Vous avez étudié à New York et à Milan. Cela a-t-il changé votre point de vue, ou a-t-il plutôt servi à confirmer votre choix d’orientation ?

Lorsque j’ai étudié à Milan, c’était la première fois que j’allais en Europe. J’ai été profondément impressionné, et je le suis toujours, par la qualité des bâtiments milanais et par la beauté et l’uniformité de son centre-ville. Les œuvres de Caccia Dominioni, Moretti, BBPR, Asnago Vender et Mangiarotti ont exercé une influence durable. Plus tard, j’ai vécu à New York pendant mes études à l’Université de Columbia. À l’image de la ville elle-même, le programme de Master était incroyablement diversifié, avec des étudiants originaires de plus de 40 pays. C’était un environnement idéal pour échanger et remettre en question les idées architecturales. Cette expérience a été comme une thérapie psychanalytique. Elle a profondément changé mon point de vue, non pas tant en termes formels, mais en ce qui concerne la compréhension de la véritable « radicalité » d’un projet architectural.

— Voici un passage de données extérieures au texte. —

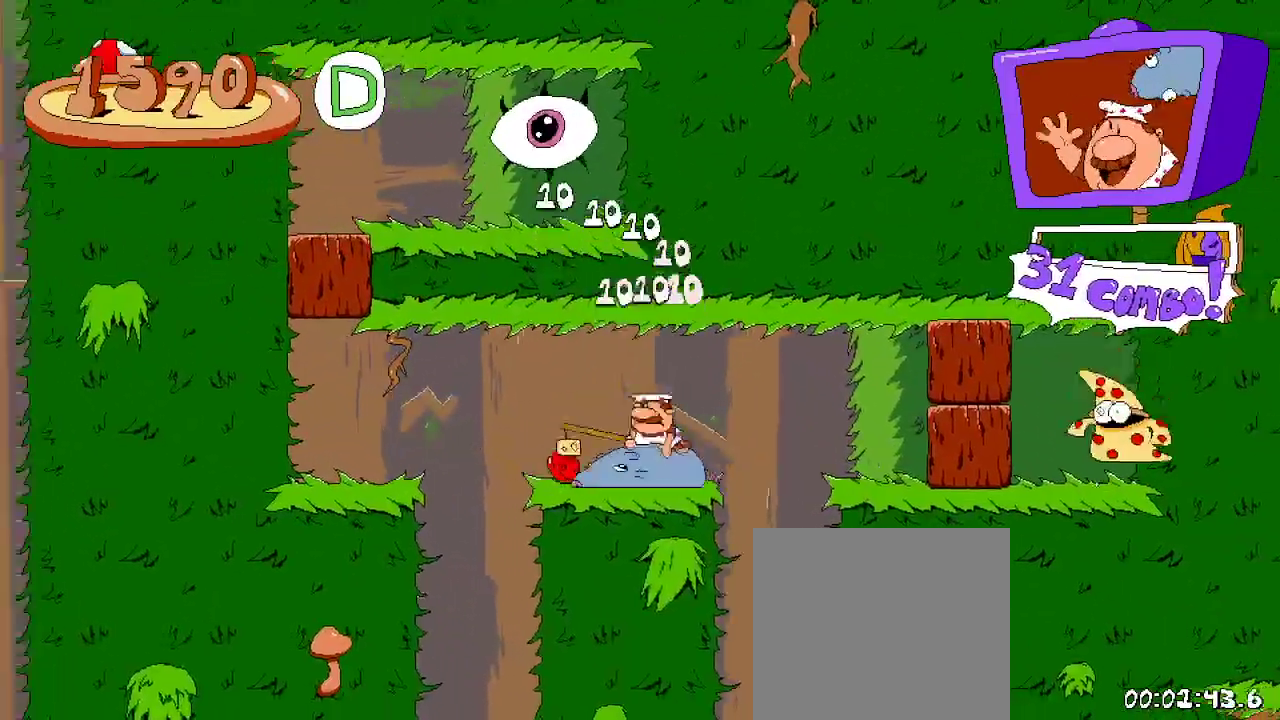
{"dt_ms": 500, "buttons": ["R2"], "left_stick": "center", "right_stick": "center", "events": [[67, "A", "down"], [200, "A", "up"], [433, "DPAD_LEFT", "up"]]}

AU CHILI, DES TREMBLEMENTS DE TERRE MAJEURS SE PRODUISENT TOUS LES 10 À 25 ANS. CE QUI A UN IMPACT PROFOND SUR L’ENVIRONNEMENT BÂTI.

Max Núñez Bancalari, architecte

Les hôtels Explora que vous avez conçus en Bolivie sont situés dans des endroits très isolés. Comment voyez-vous votre responsabilité vis-à-vis de ce vaste environnet naturel, parfois presque intact ? Le client recherchait-il le type de présence lumineuse que vous avez créée, ou s’agissait-il plutôt de votre propre idée ?

J’ai proposé cette construction légère, entièrement préfabriquée, pour minimiser son emprise sur le paysage, en particulier au sol. Ces structures peuvent être facilement démontées et déplacées, en laissant une trace minimale derrière elles. Cette approche a une justification environnementale claire, mettant l’accent sur un impact minimal, mais elle a également une origine moins évidente, qui remonte à la nouvelle constitution bolivienne, rédigée sous la présidence d’Evo Morales. Sous sa direction, les communautés indigènes andines se sont vu accorder la pleine propriété et le contrôle de leurs terres ancestrales, ce qui a rendu instables les accords commerciaux formels avec les investisseurs étrangers. Étant donné qu’il n’existe pas de règle de droit établie pour garantir les contrats à long terme, ces accords restent fragiles. Bien qu’Explora travaille en étroite collaboration avec les communautés locales et que toutes les personnes impliquées dans l’opération soient des locaux, l’entreprise a reconnu que, compte tenu de l’incertitude du cadre juridique, il était stratégique de disposer d’une structure pouvant être facilement supprimée en cas de besoin.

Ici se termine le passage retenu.